Tokyo-based Japan Tobacco, whose brands include Camel and Winston and is Asia’s largest listed cigarette producer by market value, has about 37 percent of the Russian cigarette market. It is followed by 26 percent for Marlboro-maker Philip Morris, 21 percent for BAT and 9 percent for London-based Imperial Tobacco Group Plc, according to the companies.
Japan Tobacco shares advanced 3.6 percent today in Tokyo trading, the biggest one-day increase since Aug. 16, as the Nikkei 225 Stock Average fell 0.6 percent. BAT gained 0.6 percent and Imperial Tobacco Group Plc rose 0.8 percent in London. Philip Morris increased as much as 1.2 percent in New York trading.
BAT and Imperial, the maker of Davidoff cigarettes, fell the most in about a month in London trading on Oct. 8 after Russian health regulators suggested raising cigarette taxes almost eightfold.
The Health Ministry proposed raising the tax to 4,000 rubles ($129) per 1,000 cigarettes by the end of 2015 from 510 rubles this year, according to a letter dated Sept. 22 from Minister Veronika Skvortsov to Golodets obtained by Bloomberg News.
The move escalates Russia’s anti-smoking efforts as excise taxes were scheduled to increase about 40 percent a year between now and the end of 2014 under current government policy. A pack of Marlboros now sells for about $2 in Russia.
The tax increase, if it becomes law, may push Russian cigarette consumption down by as much as 20 percent in 2015, according to Erik Bloomquist, an analyst at Berenberg Bank, compared with his current estimate for an annual decline of 1-2 percent.
Nomura analyst David Hayes on Oct. 8 downgraded his outlook for the tobacco industry to bearish from neutral, citing the risk of underperformance after three years of outperformance. He cut his recommendation for Imperial Tobacco to reduce from neutral, while maintaining a buy rating on BAT shares.
Governments from Europe to Asia have toughened restrictions on smoking. China aims to completely ban cigarette advertising and sponsorship and raise tobacco taxes, the country’s Health Ministry said in August.
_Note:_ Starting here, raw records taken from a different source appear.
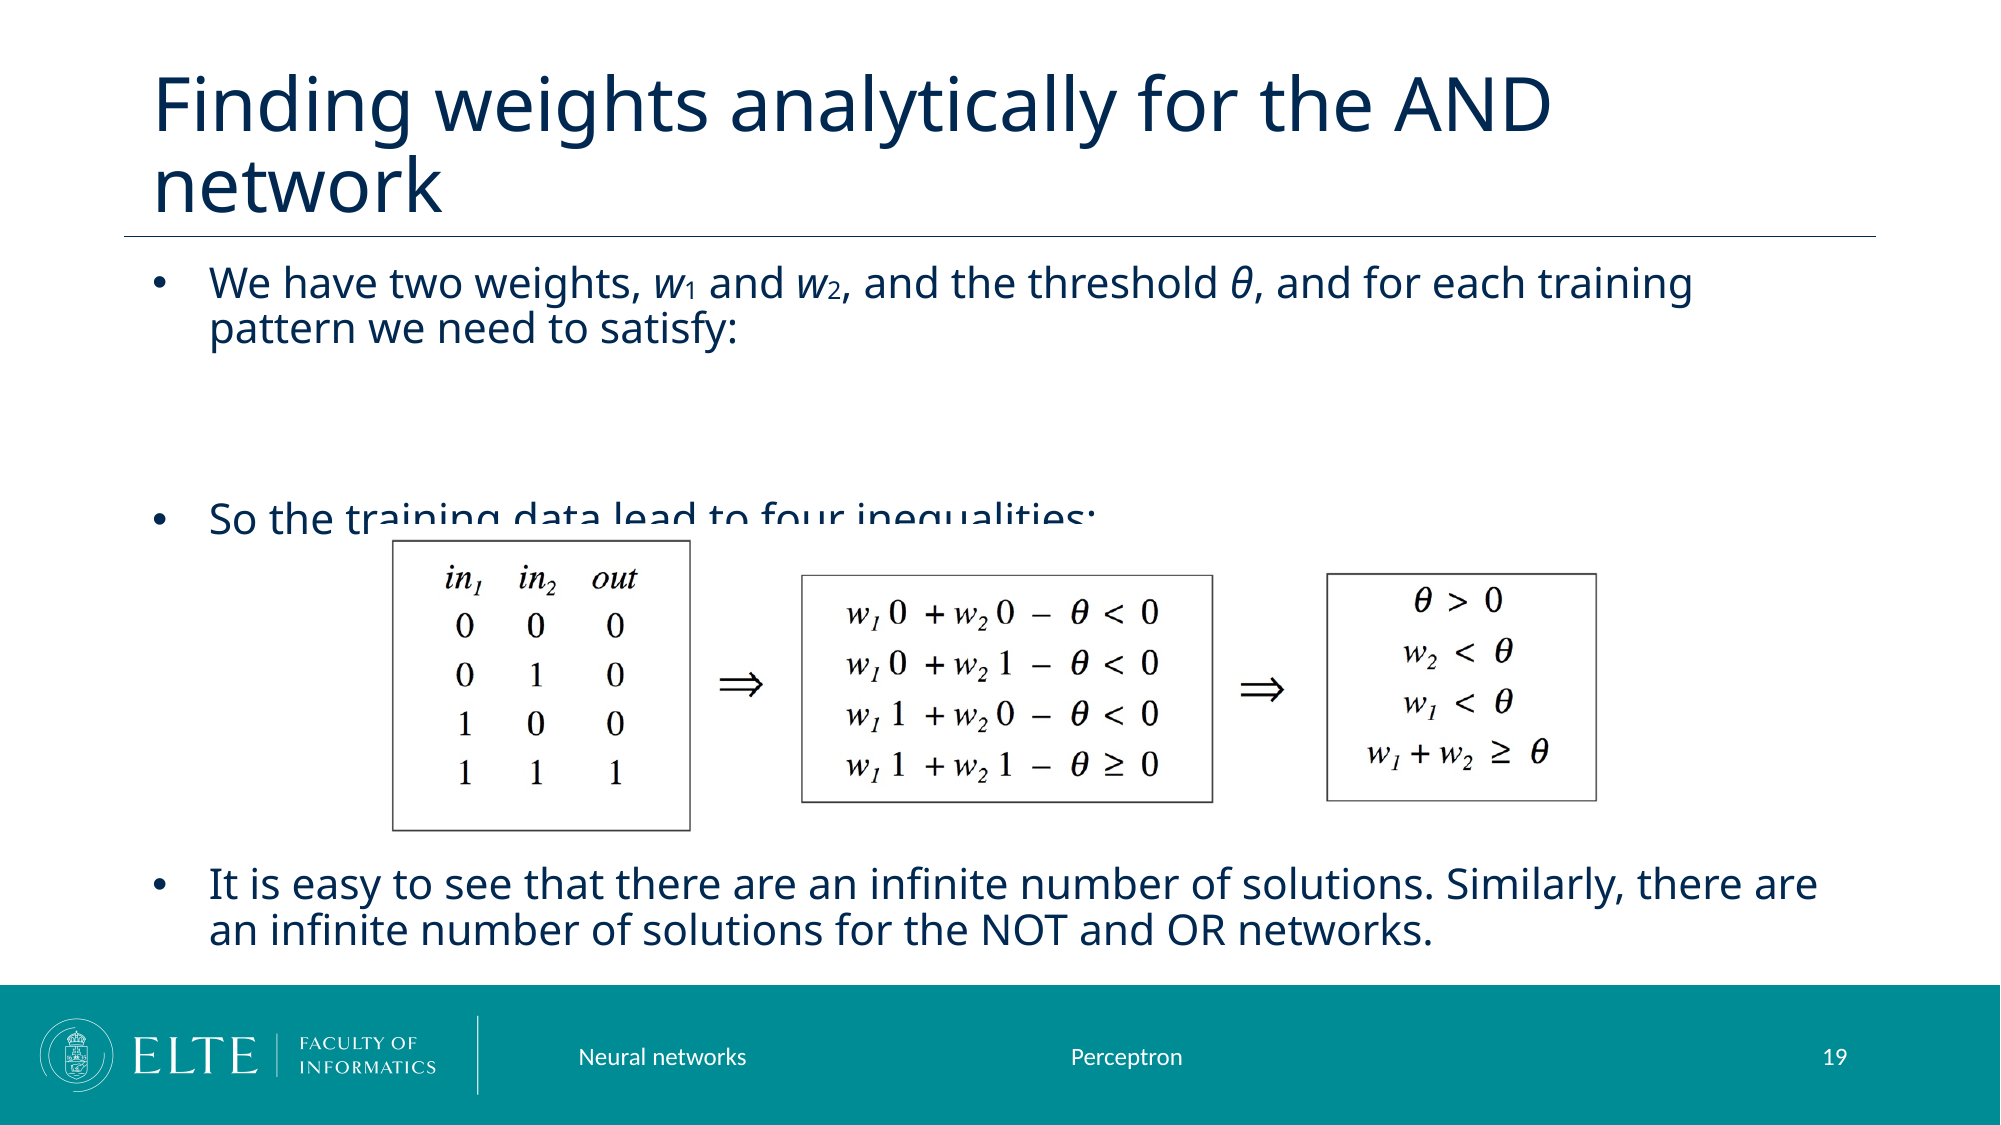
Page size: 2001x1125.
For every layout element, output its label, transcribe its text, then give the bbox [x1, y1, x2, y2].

footer Perceptron [789, 1025, 1465, 1085]
slide_number 19 [1563, 1026, 1863, 1085]
slide_number Neural networks [563, 1025, 789, 1085]
title Finding weights analytically for the AND network [137, 59, 1863, 237]
picture [372, 524, 1628, 848]
picture [0, 985, 2000, 1125]
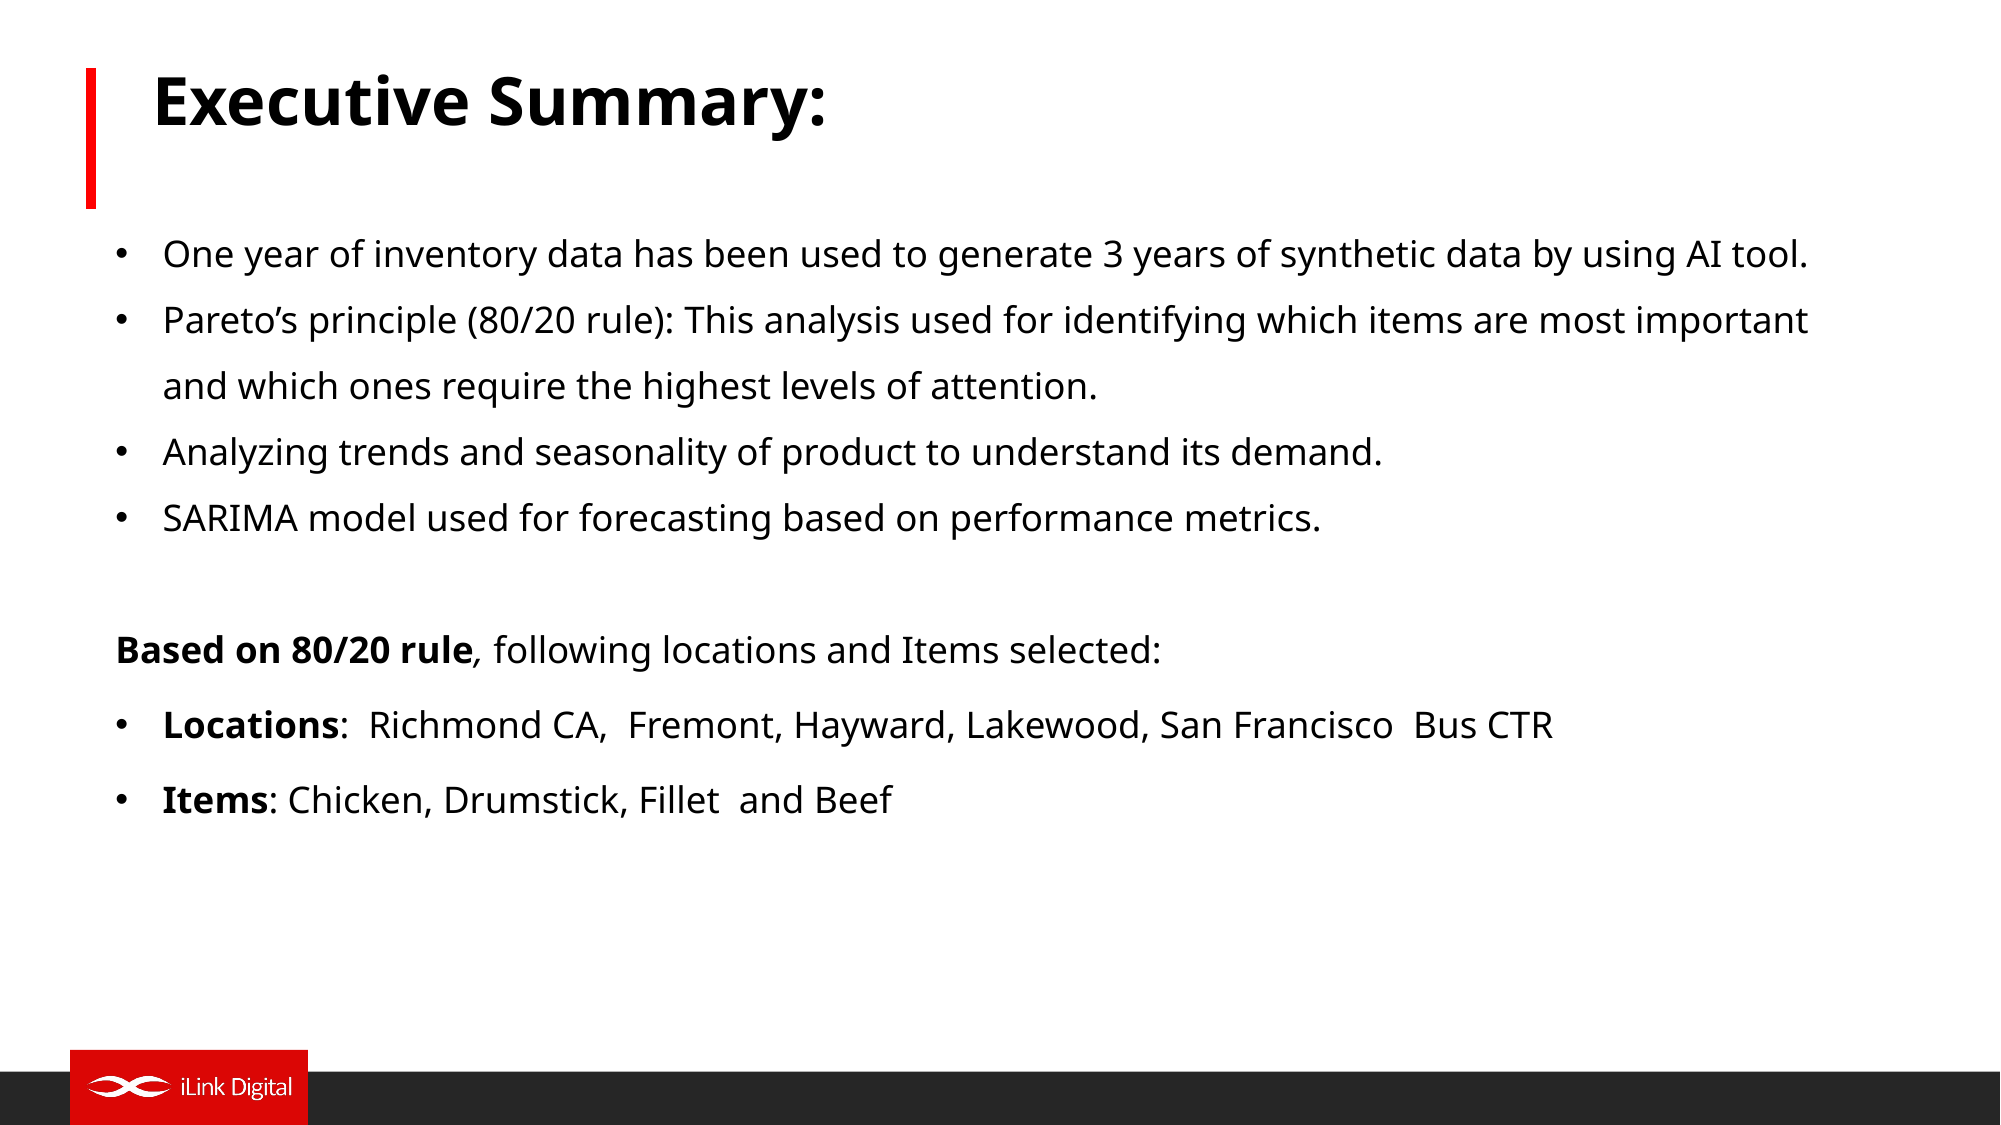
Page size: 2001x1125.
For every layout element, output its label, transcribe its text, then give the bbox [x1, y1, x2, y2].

picture [67, 1058, 311, 1117]
title Executive Summary: [137, 59, 1863, 174]
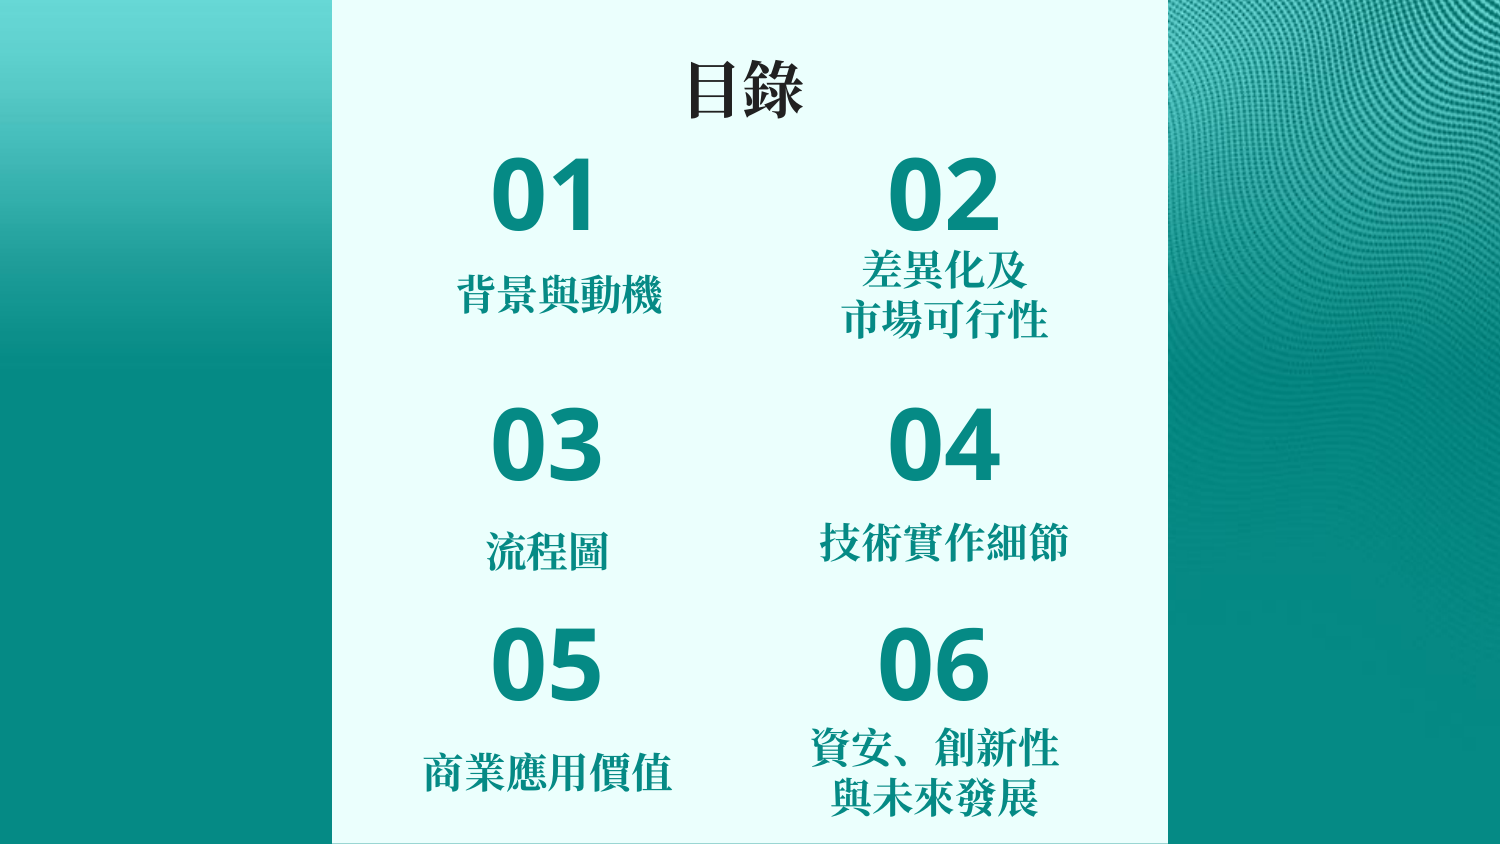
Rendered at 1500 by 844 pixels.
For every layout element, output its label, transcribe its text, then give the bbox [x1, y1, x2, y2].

Australia this year became the first country to require cigarettes to be sold in plain packaging without any company logos. New Zealand and the U.K. are among countries whose governments have indicated interest in implementing similar action, which takes effect in Australia Dec. 1.
Russia should continue to allow smoking in bars and restaurants in specially isolated zones as well as tobacco sponsorship and cigarette sales in kiosks, according to Shokhin, a senior member of the ruling United Russia party. He wrote a letter to Golodets last month urging her to reconsider the anti-smoking legislation.
The Institute of Law and Comparative Jurisprudence, a government agency charged with vetting legislation whose board of trustees is headed by the speaker of the lower house of parliament, Sergei Naryshkin, in August criticized the anti-tobacco law.
The institute, which last year gave its stamp of approval to the bill, said in a new assessment that “many aspects of the legislation don’t correspond to constitutional principles of fairness, proportionality and adequacy.” The same government body accepted a contract by Philip Morris to report on the legal aspects of planned warning labels on packs of cigarettes.
Among aspects of the bill criticized by the institute were the planned ban on tobacco sponsorship and advertising and restrictions on the sale and display of cigarettes.
The tobacco companies’ efforts to overturn the anti-smoking legislation are “worrying because they have hired some very expensive lobbyists,” said Dmitry Yanin, head of the Moscow-based International Conference of Consumer Societies.